Today I'm going to "The Big Apple," or New York City. This train ride goes from Rensselaer/Albany to NYC along the Hudson River. The depot is located in Rensselaer, across the Hudson River from Albany.
The depot was built about 10 years ago and is a well-designed facility.
The train on the left is arriving from New York City and is one of their Empire Service trains.
3 trains in the station at one time. Actually, the train on the left and the train on the right are both the Lake Shore Limited that came from Chicago. It splits here with the left train going up the hill to the left to Boston and the train on the right going to New York City.
We take one of the Empire Service trains to NYC. Dick purchased Business Class tickets for us so we have much nicer, bigger seats. But there's no cafeteria service today so we don't even get our complimentary coffee!!! It's a foggy morning but it will soon burn off. Notice there is a lot of algae or weed growth on the Hudson River.
I had ridden this route once before, about 10 years ago in a private railcar, but it was at night and I couldn't see a thing. This is much better! The trackage is former New York Central Railroad trackage and this side of the river sees almost exclusively Amtrak and Metra passenger trains. There are a lot of impressive bridges spanning the Hudson River.
The slogan of the New York Central was "The Water Level Route." You can see we are right on the bank of the Hudson River.
The other side of the river sees freight traffic as this CSX train heads toward Albany.
I hope the river doesn't rise or trains won't run over that low trestle.
Here's a neat barge loading facility. The industry in the background conveys its product to the loader in the river.
Here's a little fixer-upper for you. Will take a little time and money but you will have a great view of passenger trains and barges.
We pass by West Point Academy.
Enjoy some scenery along the Hudson River.
Looking at this bridge, we must be approaching NYC.
Amtrak trains enter Penn Station while Metra commuter trains use Grand Central Station.
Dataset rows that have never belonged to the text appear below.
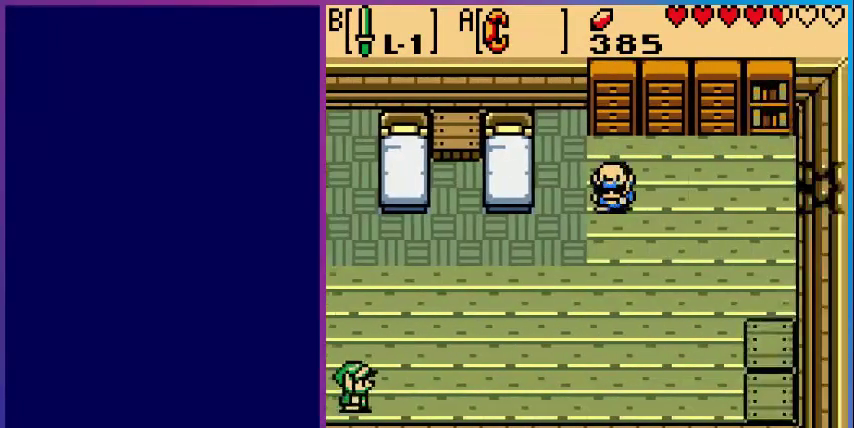
{"buttons": ["DPAD_RIGHT", "START"], "events": [[280, "DPAD_UP", "down"], [520, "DPAD_UP", "up"], [520, "START", "down"]]}
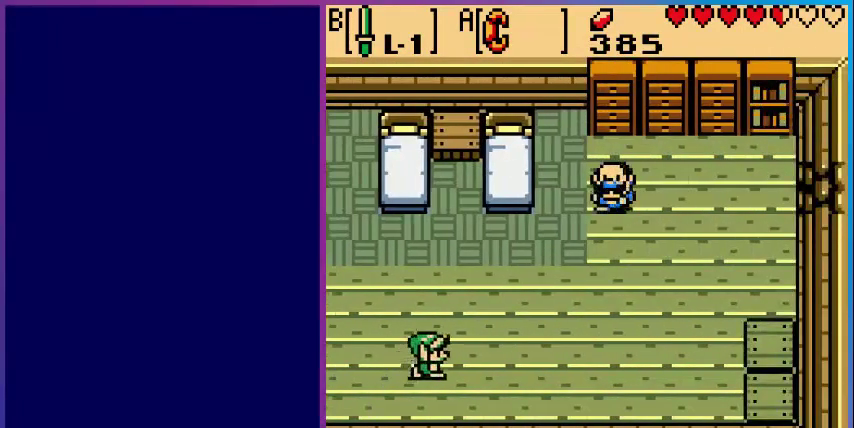
{"buttons": [], "events": [[80, "DPAD_RIGHT", "up"], [160, "START", "up"]]}
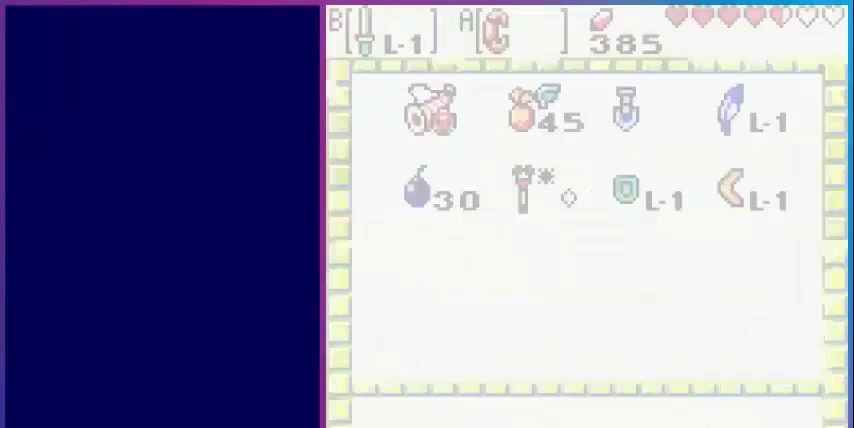
{"buttons": ["DPAD_LEFT"], "events": [[520, "DPAD_LEFT", "down"]]}
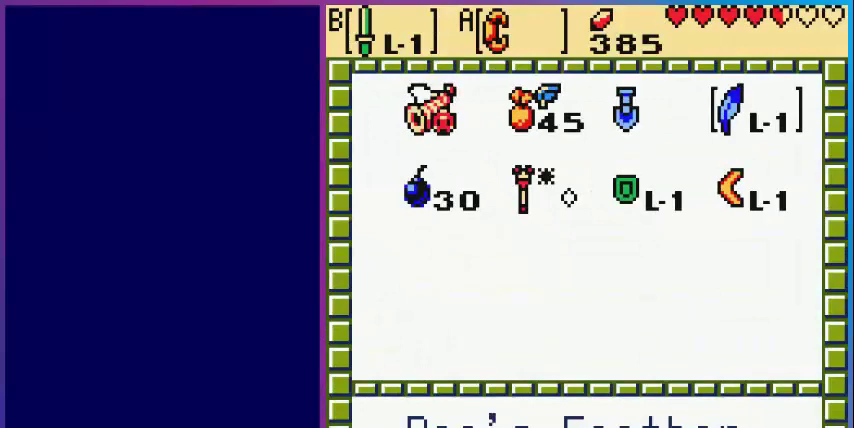
{"buttons": [], "events": [[80, "DPAD_LEFT", "up"], [160, "DPAD_DOWN", "down"], [280, "DPAD_DOWN", "up"], [360, "DPAD_LEFT", "down"], [480, "DPAD_LEFT", "up"]]}
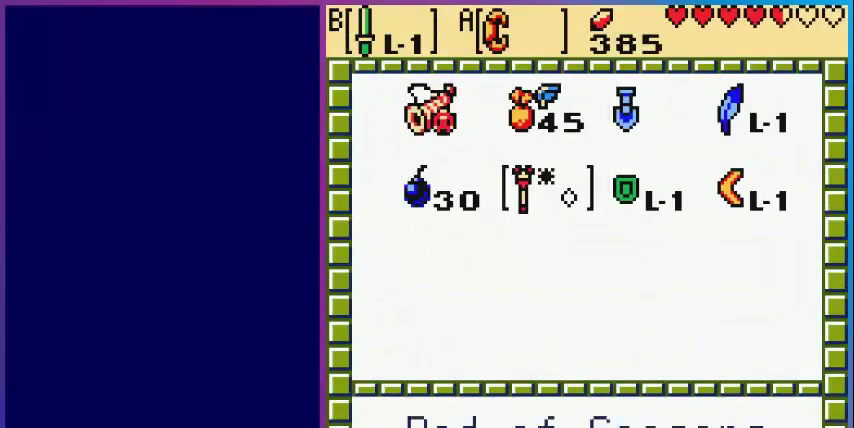
{"buttons": [], "events": [[80, "DPAD_LEFT", "down"], [200, "DPAD_LEFT", "up"], [240, "A", "down"], [400, "A", "up"], [400, "START", "down"], [480, "START", "up"]]}
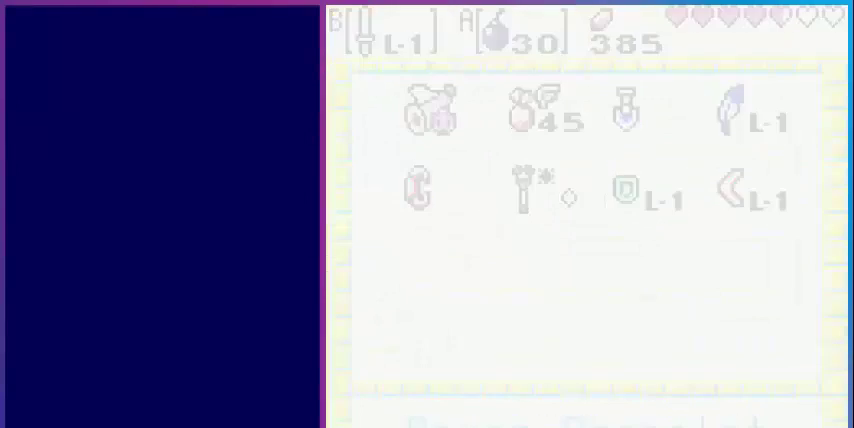
{"buttons": ["DPAD_UP", "DPAD_RIGHT"], "events": [[80, "DPAD_UP", "down"], [160, "DPAD_RIGHT", "down"]]}
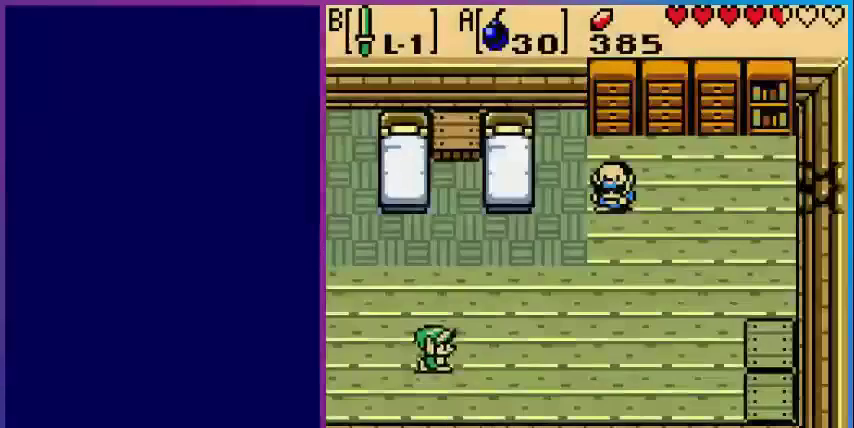
{"buttons": ["DPAD_UP", "DPAD_RIGHT"], "events": []}
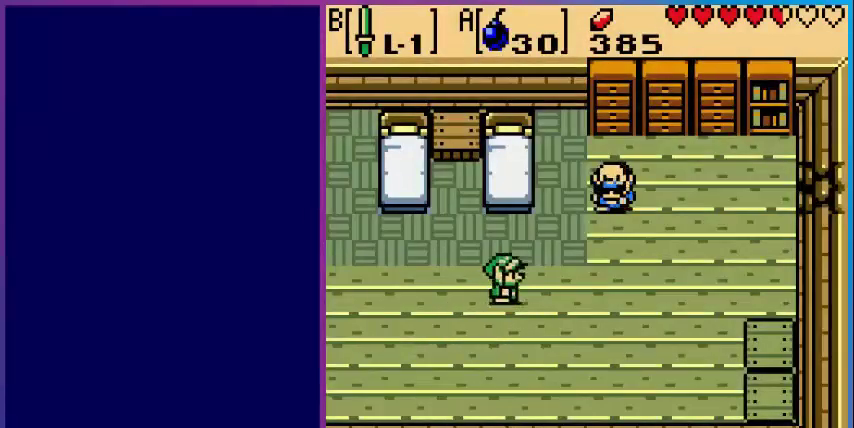
{"buttons": ["DPAD_RIGHT"], "events": [[200, "DPAD_UP", "up"]]}
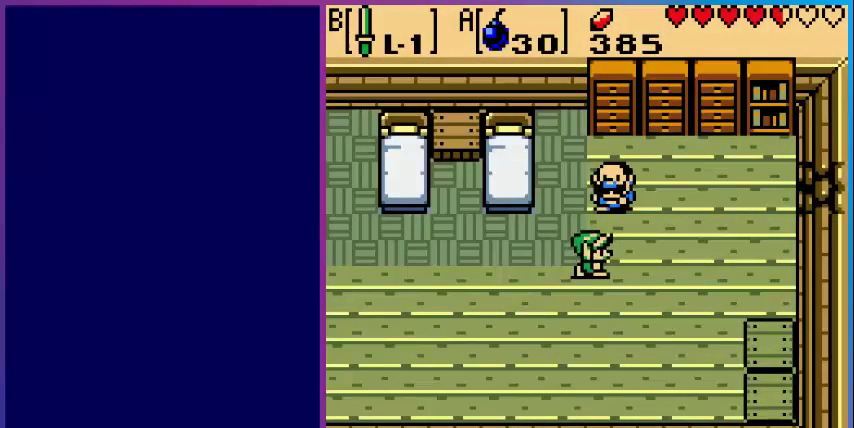
{"buttons": ["A"], "events": [[40, "DPAD_UP", "down"], [120, "DPAD_RIGHT", "up"], [360, "DPAD_UP", "up"], [400, "A", "down"]]}
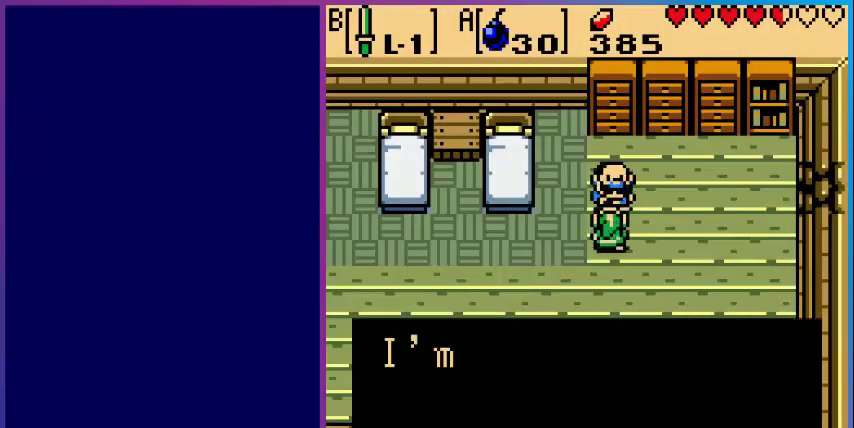
{"buttons": [], "events": [[40, "A", "up"], [200, "A", "down"], [280, "A", "up"]]}
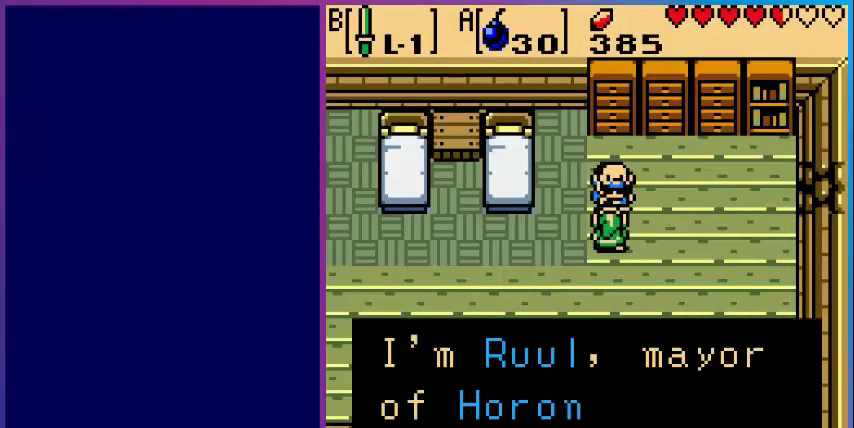
{"buttons": [], "events": [[400, "A", "down"], [520, "A", "up"]]}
Here's the inside of Penn Station.
Any doubt where we are???
There used to be a beautiful Penn Station at this location but it was leveled to build the new Madison Square Garden. No basketball game today . . .
Here's what the exterior of Penn Station looks like today (compare it to Grand Central Station a few pictures down the list).
Take a walk with me around New York City as I head to visit Grand Central Station.
Grand Central Station is the largest railway station in the world by the number of platforms (44) and has been proclaimed the "loveliest" train station in the world. Efforts were made by Jackie Kennedy Onassis and NYC Mayor Ed Koch to save the structure. Believe it or not, 750,000 people pass through its hallway every day and it contains 68 shops and 35 places to eat. There is a new station level being built under the present train level to accommodate more commuter trains.
The 100 in the windows signifies the 100th Anniversary of the station. Other than that, we didn't see anything different at this time to commemorate the occasion.
I was going to walk to Yankee Stadium which was 9 miles away but it was raining and I didn't want to be all wet for the train ride back to Rensselaer. Another fun day--but TOO MANY PEOPLE!! I guess Barron is about the right size for me.